At £38 a bottle the Double Barrel is not cheap, but at the same time it seems good value to me. My immediate impression is that this is not a rum you would smother with mixer, but Hayman’s are keen to showcase some cocktails with it. The Hot Spiced Rum that I was served when I arrived was a bit sweet for me—I found myself wanting to add a squeeze of lemon juice. Up in the top floor bar I got to try a Polo, two parts rum, one part orange juice and one part lemon juice. It’s nice enough and you are aware of the rum, but having recently sampled it neat I now find myself wishing I could taste more of it in the mix.
|A row of Palmettos being rustled up
I’m keen to try the Palmetto, combining rum with red vermouth and a dash of orange bitters. It’s nice, but again I instinctively feel there should be a bit more of an emphasis on the rum. The next day, at home, I make my own. I can see that the recipe in the booklet handed out at the launch gives equal parts rum and vermouth: by analogy with a Manhattan or a Rob Roy, this is a bit vermouth-heavy, so I try one that uses two parts rum to one part Antica Formula red vermouth, plus a couple of dashes of Angostura bitters. It’s bloody fantastic, with lots of toasty caramel flavour hitting you up front and a Christmasy cinnamon flavour (I think the Angostura is partly responsible for this).
50ml Merser Double Barrel
50ml or 25ml red vermouth
Dash of orange (or Angostura) bitters
Stir over ice
Another cocktail that catches my eye in the booklet is the Flapper, made with rum and dry white vermouth, plus a dash of Angostura. The stated proportions are 1:1 again, and again I am cautious about overwhelming the rum, but in fact in this mix the rum holds its own easily. In fact at equal parts the vermouth is hard to pin down, yet clearly affects the overall flavour: I’m using Belsazar Dry and it seems to add a saline finish, creating a pronounced note of salted caramel. It’s a good, subtle, complex drink. I also try making a Small Dinger, a recipe I found in Bar Florida Cocktails (1935) which no one else seems to have heard of or make, but despite the unlikely wheeze of combining rum and gin, I think it really works. Again it performs well with Double Barrel, with the rum showing its character and cozying up comfortably with the gin in the way that it mysteriously does in this cocktail.
50ml Merser Double Barrel
50ml dry white vermouth
Two dashes of Angostura
Stir over ice and garnish with a maraschino cherry and a slice of orange (though I drink mine straight up with a lemon peel garnish)*
As you can tell, I’m much taken by Merser Double Barrel. It’s complex but approachable, easy to drink on its own and working well in certain classic style cocktails where it retains its character. In longer drinks I think it gets a bit lost, but there are plenty of short drinks to experiment with, until you suddenly find you’ve reached the end of the bottle…

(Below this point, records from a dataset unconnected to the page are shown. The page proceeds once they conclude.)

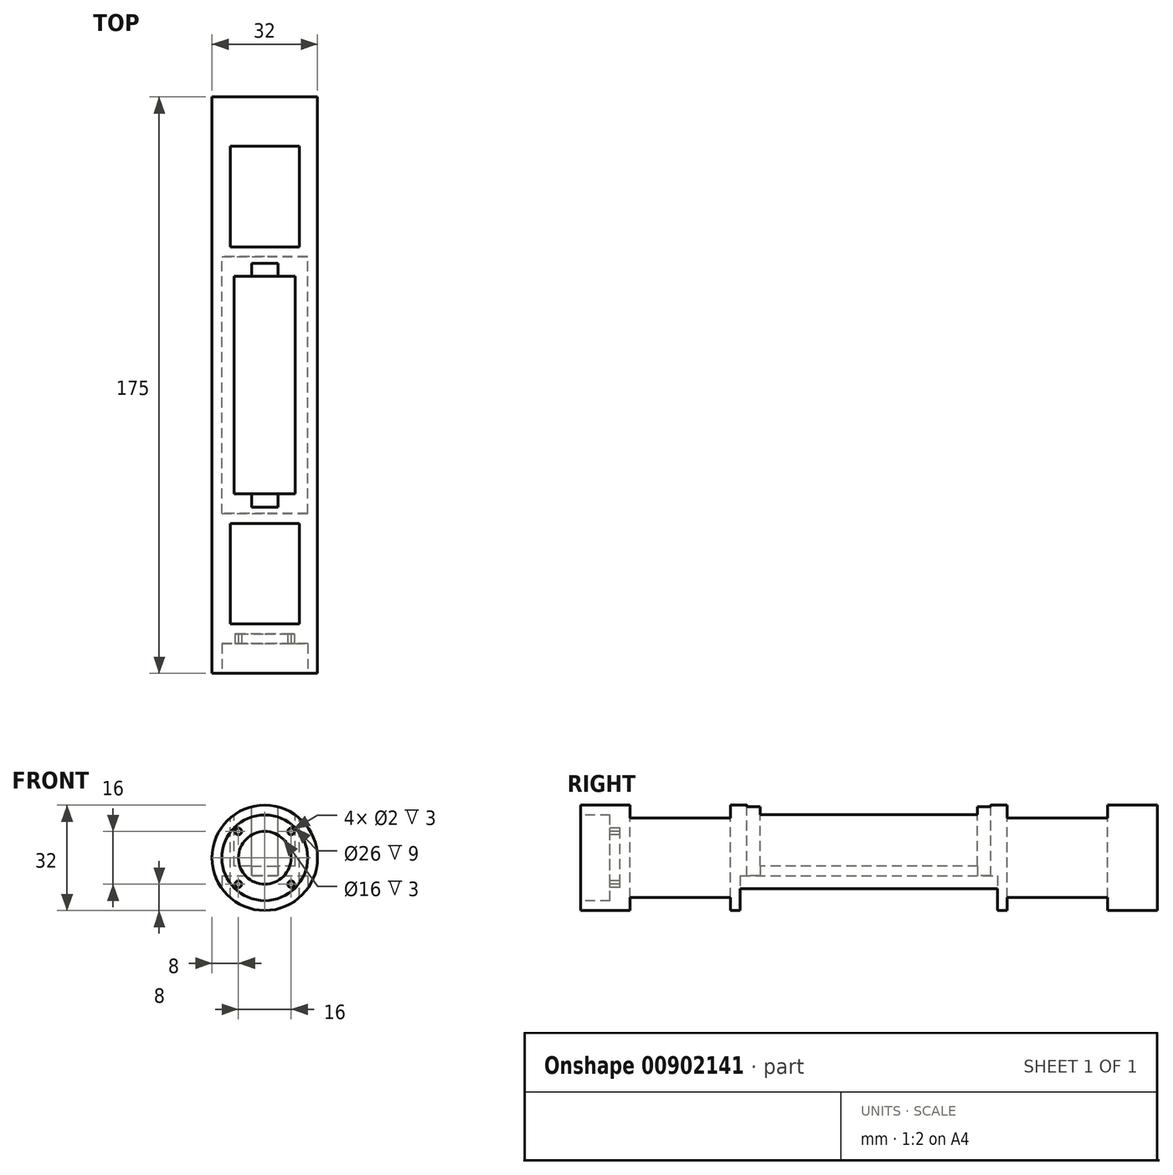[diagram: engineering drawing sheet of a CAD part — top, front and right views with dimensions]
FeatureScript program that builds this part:
annotation { "Feature Type Name" : "Feature", "Feature Type Description" : "" }
export const myFeature = defineFeature(function(context is Context, id is Id, definition is map)
    precondition{}
    {
        {
            assignVariable(context, id + "F0", {"name" : "width", "anyValue" : 32 * mm});
        }
        {
            assignVariable(context, id + "F1", {"name" : "thickness", "anyValue" : 3 * mm});
        }
        {
            assignVariable(context, id + "F2", {"name" : "motor_w", "anyValue" : 21 * mm});
        }
        {
            assignVariable(context, id + "F3", {"name" : "inset_l", "anyValue" : 12 * mm});
        }
        {
            assignVariable(context, id + "F4", {"name" : "battery_r", "anyValue" : 18.5 * mm});
        }
        {
            var Q0;
            Q0=qCreatedBy(makeId("Top.planeOp"),FACE);
            var sketch = newSketch(context, id + "F5", { "sketchPlane" : qUnion([Q0])});
            skLineSegment(sketch, "E0.bottom", {"start": v(-16, 87.5) * mm, "end": v(16, 87.5) * mm});
            skLineSegment(sketch, "E0.top", {"start": v(-16, -87.5) * mm, "end": v(16, -87.5) * mm});
            skLineSegment(sketch, "E0.left", {"start": v(-16, 87.5) * mm, "end": v(-16, -87.5) * mm});
            skLineSegment(sketch, "E0.right", {"start": v(16, 87.5) * mm, "end": v(16, -87.5) * mm});
            skPoint(sketch, "E0.middle", {"position": v(0, 0) * mm});
            skSolve(sketch);
        }
        {
            var Q0;
            Q0=makeQuery(id+"F5.imprint","IMPRINT",FACE,{"disambiguationData":[TD([[makeQuery(id+"F5.imprint","IMPRINT",EDGE,{"derivedFrom":sQuery(id+"F5.wireOp",EDGE,"E0.bottom")}),-1.0]])]});
            extrude(context, id + "F6", {"entities" : qUnion([Q0]), "depth" : getVariable(context, 'width'), "offsetDistance" : 25 * mm, "symmetric" : true});
        }
        {
            var Q0;
            Q0=makeQuery(id+"F6.opExtrude","CAP_FACE",FACE,{"disambiguationData":[OSD([sQuery(id+"F5.wireOp",EDGE,"E0.bottom"),sQuery(id+"F5.wireOp",EDGE,"E0.top"),sQuery(id+"F5.wireOp",EDGE,"E0.left"),sQuery(id+"F5.wireOp",EDGE,"E0.right")])],"isStart":false});
            var sketch = newSketch(context, id + "F7", { "sketchPlane" : qUnion([Q0])});
            skLineSegment(sketch, "E1.bottom", {"start": v(-10.5, 72.5) * mm, "end": v(10.5, 72.5) * mm});
            skLineSegment(sketch, "E1.top", {"start": v(-10.5, 42) * mm, "end": v(10.5, 42) * mm});
            skLineSegment(sketch, "E1.left", {"start": v(-10.5, 72.5) * mm, "end": v(-10.5, 42) * mm});
            skLineSegment(sketch, "E1.right", {"start": v(10.5, 72.5) * mm, "end": v(10.5, 42) * mm});
            skPoint(sketch, "E1.middle", {"position": v(0, 57.25) * mm});
            skLineSegment(sketch, "E2.bottom", {"start": v(-10.5, -42) * mm, "end": v(10.5, -42) * mm});
            skLineSegment(sketch, "E2.top", {"start": v(-10.5, -72.5) * mm, "end": v(10.5, -72.5) * mm});
            skLineSegment(sketch, "E2.left", {"start": v(-10.5, -42) * mm, "end": v(-10.5, -72.5) * mm});
            skLineSegment(sketch, "E2.right", {"start": v(10.5, -42) * mm, "end": v(10.5, -72.5) * mm});
            skPoint(sketch, "E2.middle", {"position": v(0, -57.25) * mm});
            skSolve(sketch);
        }
        {
            var Q0;
            Q0=makeQuery(id+"F7.imprint","IMPRINT",FACE,{"disambiguationData":[TD([[makeQuery(id+"F7.imprint","IMPRINT",EDGE,{"derivedFrom":sQuery(id+"F7.wireOp",EDGE,"E1.bottom")}),-1.0]])]});
            var Q1;
            Q1=makeQuery(id+"F7.imprint","IMPRINT",FACE,{"disambiguationData":[TD([[makeQuery(id+"F7.imprint","IMPRINT",EDGE,{"derivedFrom":sQuery(id+"F7.wireOp",EDGE,"E2.bottom")}),-1.0]])]});
            extrude(context, id + "F8", {"entities" : qUnion([Q0, Q1]), "operationType" : NewBodyOperationType.REMOVE, "endBound" : BoundingType.THROUGH_ALL, "oppositeDirection" : true, "depth" : (getVariable(context, 'width') / 2) + (getVariable(context, 'motor_w') / 2), "offsetDistance" : 25 * mm});
        }
        {
            var Q0;
            Q0=makeQuery(id+"F6.opExtrude","CAP_FACE",FACE,{"disambiguationData":[OSD([sQuery(id+"F5.wireOp",EDGE,"E0.bottom"),sQuery(id+"F5.wireOp",EDGE,"E0.top"),sQuery(id+"F5.wireOp",EDGE,"E0.left"),sQuery(id+"F5.wireOp",EDGE,"E0.right")])],"isStart":false});
            var sketch = newSketch(context, id + "F9", { "sketchPlane" : qUnion([Q0])});
            skLineSegment(sketch, "E3.bottom", {"start": v(9.25, 33) * mm, "end": v(-9.25, 33) * mm});
            skLineSegment(sketch, "E3.top", {"start": v(9.25, -33) * mm, "end": v(-9.25, -33) * mm});
            skLineSegment(sketch, "E3.left", {"start": v(9.25, 33) * mm, "end": v(9.25, -33) * mm});
            skLineSegment(sketch, "E3.right", {"start": v(-9.25, 33) * mm, "end": v(-9.25, -33) * mm});
            skPoint(sketch, "E3.middle", {"position": v(0, 0) * mm});
            skLineSegment(sketch, "E4.bottom", {"start": v(4, 37) * mm, "end": v(-4, 37) * mm});
            skLineSegment(sketch, "E4.top", {"start": v(4, -37) * mm, "end": v(-4, -37) * mm});
            skLineSegment(sketch, "E4.left", {"start": v(4, 37) * mm, "end": v(4, -37) * mm});
            skLineSegment(sketch, "E4.right", {"start": v(-4, 37) * mm, "end": v(-4, -37) * mm});
            skSolve(sketch);
        }
        {
            var Q0;
            Q0=makeQuery(id+"F9.imprint","IMPRINT",FACE,{"disambiguationData":[TD([[makeQuery(id+"F9.imprint","IMPRINT",EDGE,{"derivedFrom":sQuery(id+"F9.wireOp",EDGE,"E3.bottom")}),1.0]])]});
            var Q1;
            {var subQ5=sQuery(id+"F9.wireOp",EDGE,"E4.bottom");Q1=makeQuery(id+"F9.imprint","IMPRINT",FACE,{"disambiguationData":[TD([[makeQuery(id+"F9.imprint","IMPRINT",EDGE,{"derivedFrom":subQ5}),1.0]])]});}
            var Q2;
            {var subQ5=sQuery(id+"F9.wireOp",EDGE,"E4.top");Q2=makeQuery(id+"F9.imprint","IMPRINT",FACE,{"disambiguationData":[TD([[makeQuery(id+"F9.imprint","IMPRINT",EDGE,{"derivedFrom":subQ5}),-1.0]])]});}
            extrude(context, id + "F10", {"entities" : qUnion([Q0, Q1, Q2]), "operationType" : NewBodyOperationType.REMOVE, "oppositeDirection" : true, "depth" : getVariable(context, 'battery_r'), "offsetDistance" : 25 * mm});
        }
        {
            var Q0;
            Q0=makeQuery(id+"F6.opExtrude","SWEPT_FACE",FACE,{"disambiguationData":[OSD([sQuery(id+"F5.wireOp",EDGE,"E0.top")])]});
            var sketch = newSketch(context, id + "F11", { "sketchPlane" : qUnion([Q0])});
            skCircle(sketch, "E5", {"center": v(0, 0) * mm, "radius": 16 * mm});
            skSolve(sketch);
        }
        {
            var Q0;
            Q0=makeQuery(id+"F6.opExtrude","CAP_FACE",FACE,{"disambiguationData":[OSD([sQuery(id+"F5.wireOp",EDGE,"E0.bottom"),sQuery(id+"F5.wireOp",EDGE,"E0.top"),sQuery(id+"F5.wireOp",EDGE,"E0.left"),sQuery(id+"F5.wireOp",EDGE,"E0.right")])],"isStart":true});
            var sketch = newSketch(context, id + "F12", { "sketchPlane" : qUnion([Q0])});
            skLineSegment(sketch, "E6.bottom", {"start": v(-13, 39) * mm, "end": v(13, 39) * mm});
            skLineSegment(sketch, "E6.top", {"start": v(-13, -39) * mm, "end": v(13, -39) * mm});
            skLineSegment(sketch, "E6.left", {"start": v(-13, 39) * mm, "end": v(-13, -39) * mm});
            skLineSegment(sketch, "E6.right", {"start": v(13, 39) * mm, "end": v(13, -39) * mm});
            skPoint(sketch, "E6.middle", {"position": v(0, 0) * mm});
            skSolve(sketch);
        }
        {
            var Q0;
            Q0=makeQuery(id+"F12.imprint","IMPRINT",FACE,{"disambiguationData":[TD([[makeQuery(id+"F12.imprint","IMPRINT",EDGE,{"derivedFrom":sQuery(id+"F12.wireOp",EDGE,"E6.bottom")}),-1.0]])]});
            extrude(context, id + "F13", {"entities" : qUnion([Q0]), "operationType" : NewBodyOperationType.REMOVE, "oppositeDirection" : true, "depth" : getVariable(context, 'width') - getVariable(context, 'thickness') - getVariable(context, 'battery_r'), "offsetDistance" : 25 * mm});
        }
        {
            var Q0;
            {var subQ0=sQuery(id+"F11.wireOp",EDGE,"E5");var subQ1=sQuery(id+"F5.wireOp",EDGE,"E0.top");var subQ2=makeQuery(id+"F11.imprint","INTERSECT",VERTEX,{"derivedFrom":[makeQuery(id+"F6.opExtrude","CAP_EDGE",EDGE,{"disambiguationData":[OSD([subQ1])],"isStart":false}),subQ0]});Q0=makeQuery(id+"F11.imprint","IMPRINT",FACE,{"disambiguationData":[TD([[makeQuery(id+"F11.imprint","IMPRINT",EDGE,{"disambiguationData":[TD([[subQ2,1.0]])],"derivedFrom":subQ0}),1.0]])]});}
            extrude(context, id + "F14", {"entities" : qUnion([Q0]), "operationType" : NewBodyOperationType.INTERSECT, "endBound" : BoundingType.THROUGH_ALL, "oppositeDirection" : true, "depth" : 25 * mm, "offsetDistance" : 25 * mm});
        }
        {
            var Q0;
            Q0=makeQuery(id+"F13.boolean.opBoolean","COPY",FACE,{"derivedFrom":makeQuery(id+"F13.opExtrude","CAP_FACE",FACE,{"disambiguationData":[OSD([sQuery(id+"F12.wireOp",EDGE,"E6.bottom"),sQuery(id+"F12.wireOp",EDGE,"E6.top"),sQuery(id+"F12.wireOp",EDGE,"E6.left"),sQuery(id+"F12.wireOp",EDGE,"E6.right")])],"isStart":false})});
            var sketch = newSketch(context, id + "F15", { "sketchPlane" : qUnion([Q0])});
            skLineSegment(sketch, "E7.0", {"start": v(4, 33) * mm, "end": v(4, 37) * mm});
            skLineSegment(sketch, "E7.1", {"start": v(-4, 33) * mm, "end": v(-4, 37) * mm});
            skLineSegment(sketch, "E7.2", {"start": v(4, -37) * mm, "end": v(4, -33) * mm});
            skLineSegment(sketch, "E7.3", {"start": v(-4, -37) * mm, "end": v(-4, -33) * mm});
            skLineSegment(sketch, "E8", {"start": v(4, 33) * mm, "end": v(-4, 33) * mm});
            skLineSegment(sketch, "E9", {"start": v(4, 37) * mm, "end": v(-4, 37) * mm});
            skLineSegment(sketch, "E10", {"start": v(4, -33) * mm, "end": v(-4, -33) * mm});
            skLineSegment(sketch, "E11", {"start": v(4, -37) * mm, "end": v(-4, -37) * mm});
            skSolve(sketch);
        }
        {
            var Q0;
            Q0=makeQuery(id+"F15.imprint","IMPRINT",FACE,{"disambiguationData":[TD([[makeQuery(id+"F15.imprint","IMPRINT",EDGE,{"derivedFrom":sQuery(id+"F15.wireOp",EDGE,"E7.0")}),1.0]])]});
            var Q1;
            Q1=makeQuery(id+"F15.imprint","IMPRINT",FACE,{"disambiguationData":[TD([[makeQuery(id+"F15.imprint","IMPRINT",EDGE,{"derivedFrom":sQuery(id+"F15.wireOp",EDGE,"E7.2")}),1.0]])]});
            extrude(context, id + "F16", {"entities" : qUnion([Q0, Q1]), "operationType" : NewBodyOperationType.REMOVE, "endBound" : BoundingType.THROUGH_ALL, "oppositeDirection" : true, "depth" : 25 * mm, "offsetDistance" : 25 * mm});
        }
        {
            var Q0;
            Q0=makeQuery(id+"F6.opExtrude","SWEPT_FACE",FACE,{"disambiguationData":[OSD([sQuery(id+"F5.wireOp",EDGE,"E0.top")])]});
            var sketch = newSketch(context, id + "F17", { "sketchPlane" : qUnion([Q0])});
            skCircle(sketch, "E12", {"center": v(0, 0) * mm, "radius": 13 * mm});
            skSolve(sketch);
        }
        {
            var Q0;
            Q0=makeQuery(id+"F17.imprint","IMPRINT",FACE,{"disambiguationData":[TD([[makeQuery(id+"F17.imprint","IMPRINT",EDGE,{"derivedFrom":sQuery(id+"F17.wireOp",EDGE,"E12")}),1.0]])]});
            extrude(context, id + "F18", {"entities" : qUnion([Q0]), "operationType" : NewBodyOperationType.REMOVE, "oppositeDirection" : true, "depth" : getVariable(context, 'inset_l') - getVariable(context, 'thickness'), "offsetDistance" : 25 * mm});
        }
        {
            var Q0;
            Q0=makeQuery(id+"F18.boolean.opBoolean","COPY",FACE,{"derivedFrom":makeQuery(id+"F18.opExtrude","CAP_FACE",FACE,{"disambiguationData":[OSD([sQuery(id+"F17.wireOp",EDGE,"E12")])],"isStart":false})});
            var sketch = newSketch(context, id + "F19", { "sketchPlane" : qUnion([Q0])});
            skLineSegment(sketch, "E13.bottom", {"start": v(8, -8) * mm, "end": v(-8, -8) * mm, "construction": true});
            skLineSegment(sketch, "E13.top", {"start": v(8, 8) * mm, "end": v(-8, 8) * mm, "construction": true});
            skLineSegment(sketch, "E13.left", {"start": v(8, -8) * mm, "end": v(8, 8) * mm, "construction": true});
            skLineSegment(sketch, "E13.right", {"start": v(-8, -8) * mm, "end": v(-8, 8) * mm, "construction": true});
            skPoint(sketch, "E13.middle", {"position": v(0, 0) * mm});
            skCircle(sketch, "E14", {"center": v(8, -8) * mm, "radius": 1 * mm});
            skCircle(sketch, "E15", {"center": v(-8, -8) * mm, "radius": 1 * mm});
            skCircle(sketch, "E16", {"center": v(-8, 8) * mm, "radius": 1 * mm});
            skCircle(sketch, "E17", {"center": v(8, 8) * mm, "radius": 1 * mm});
            skCircle(sketch, "E18", {"center": v(0, 0) * mm, "radius": 8 * mm});
            skSolve(sketch);
        }
        {
            var Q0;
            Q0 = qSketchRegion(id + "F19", true);
            extrude(context, id + "F20", {"entities" : qUnion([Q0]), "operationType" : NewBodyOperationType.REMOVE, "oppositeDirection" : true, "depth" : getVariable(context, 'thickness'), "offsetDistance" : 25 * mm});
        }
    });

*I take a fairly dim view of garnishes in general—sometimes their big fresh flavours can ride roughshod over subtleties of the cocktail ingredients; with some Martinis I regularly put a bit of lemon peel in then instantly regret it, as the vigorous rind oils steamroller the gin’s aromas. And when gin brands recommend you garnish their G&T with a kumquat, I find myself thinking, “So why didn’t you just put more kumquat in the botanical mix?” (Though I concede that some things taste quite different fresh from the way they do when infused then redistilled.) But in this case the lemon rind really complements the cocktail.